EXERCISE - Leave out the pictures and reproduce all of the data exactly.

THE DATA -
========
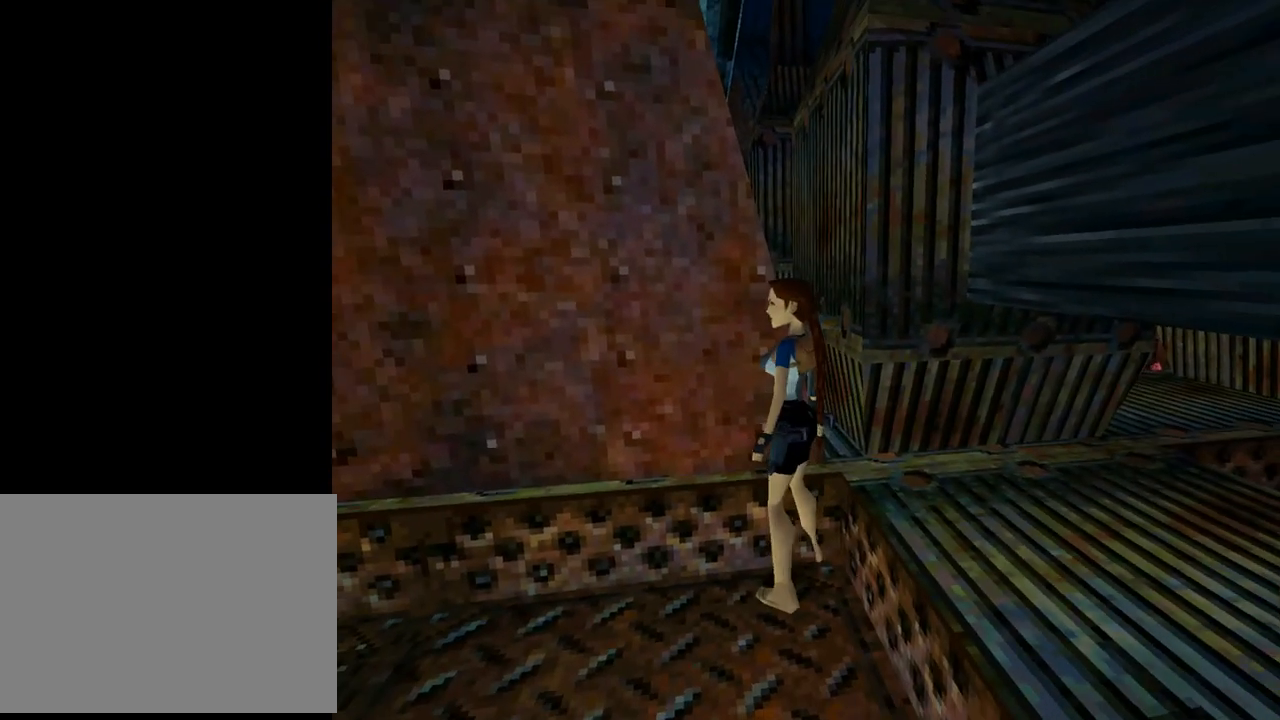
{"buttons": ["DPAD_RIGHT"], "left_stick": "center", "events": [[167, "DPAD_UP", "down"], [267, "DPAD_LEFT", "up"], [367, "DPAD_RIGHT", "down"], [367, "DPAD_UP", "up"]]}
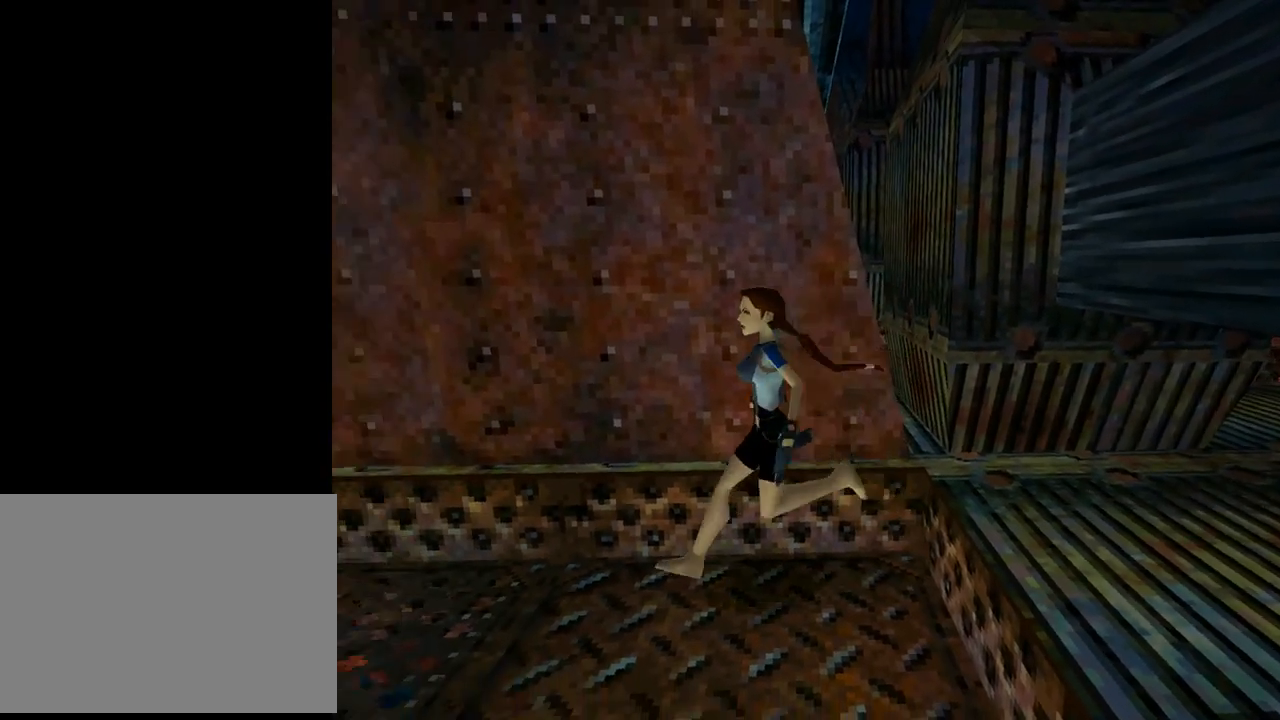
{"buttons": ["DPAD_RIGHT"], "left_stick": "center", "events": []}
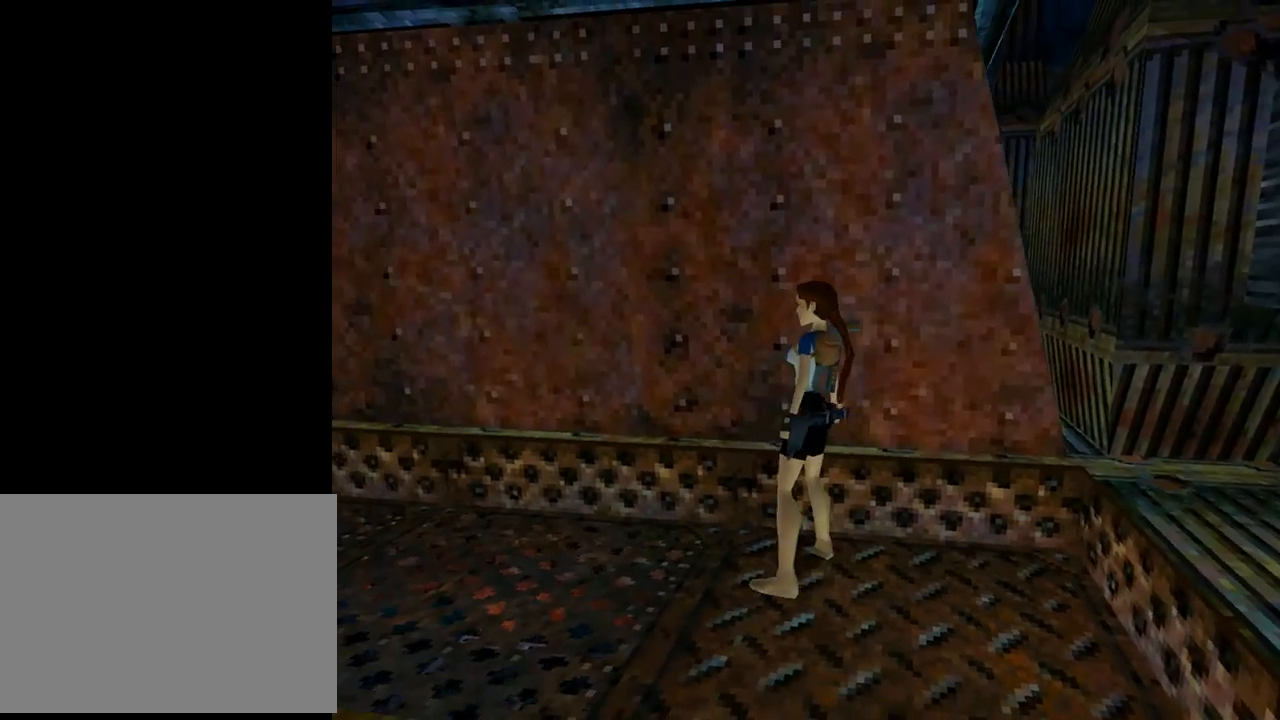
{"buttons": ["CROSS", "DPAD_UP"], "left_stick": "center", "events": [[67, "DPAD_UP", "down"], [200, "CROSS", "down"], [267, "DPAD_RIGHT", "up"]]}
========
TASK OUTPUT -
{"buttons": ["DPAD_RIGHT"], "left_stick": "center", "events": [[167, "DPAD_UP", "down"], [267, "DPAD_LEFT", "up"], [367, "DPAD_RIGHT", "down"], [367, "DPAD_UP", "up"]]}
{"buttons": ["DPAD_RIGHT"], "left_stick": "center", "events": []}
{"buttons": ["CROSS", "DPAD_UP"], "left_stick": "center", "events": [[67, "DPAD_UP", "down"], [200, "CROSS", "down"], [267, "DPAD_RIGHT", "up"]]}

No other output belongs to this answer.